[Given records Boundary: Start]

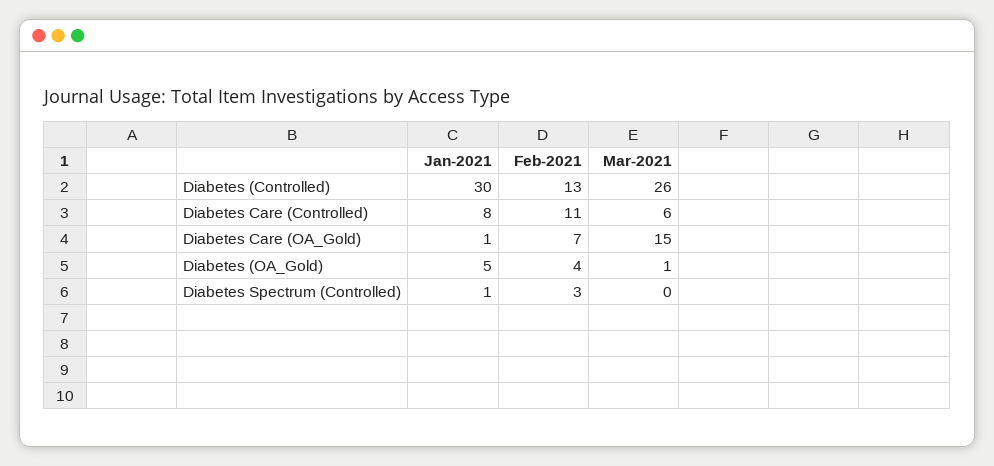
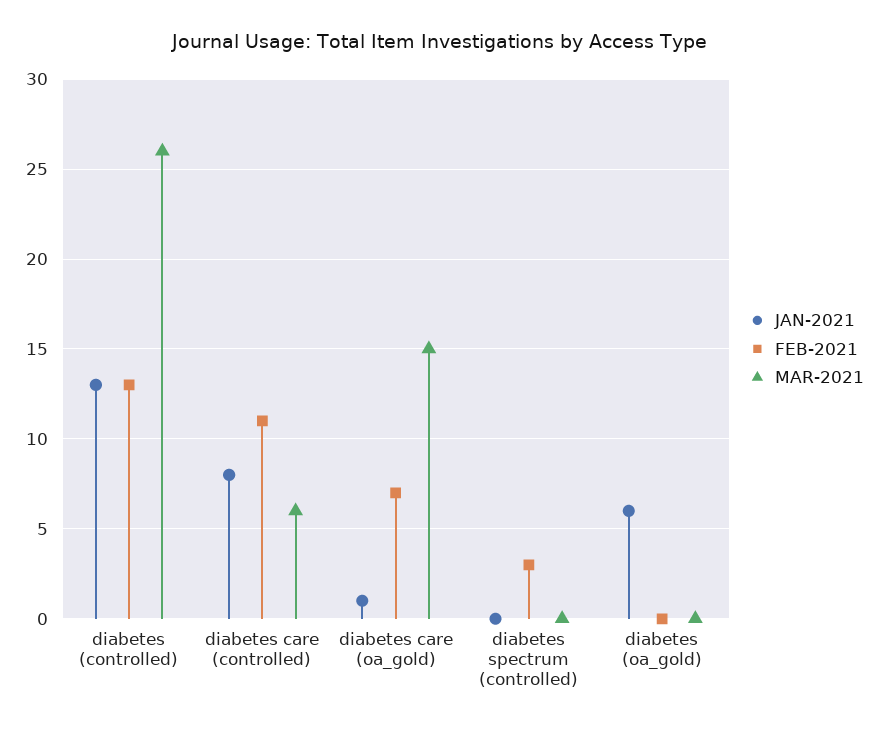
Jan-2021, Diabetes (Controlled): 30 -> 13
Jan-2021, Diabetes (OA_Gold): 5 -> 6
Feb-2021, Diabetes (OA_Gold): 4 -> 0
Mar-2021, Diabetes (OA_Gold): 1 -> 0
Jan-2021, Diabetes Spectrum (Controlled): 1 -> 0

[Given records Boundary: End]

Beginning at the line where "Feb-2021, Diabetes (OA_Gold): 4 -> 0" appears, extract each line through the end of the data above; keep them exact and include nothing else.

*Answer to the problem:*
Feb-2021, Diabetes (OA_Gold): 4 -> 0
Mar-2021, Diabetes (OA_Gold): 1 -> 0
Jan-2021, Diabetes Spectrum (Controlled): 1 -> 0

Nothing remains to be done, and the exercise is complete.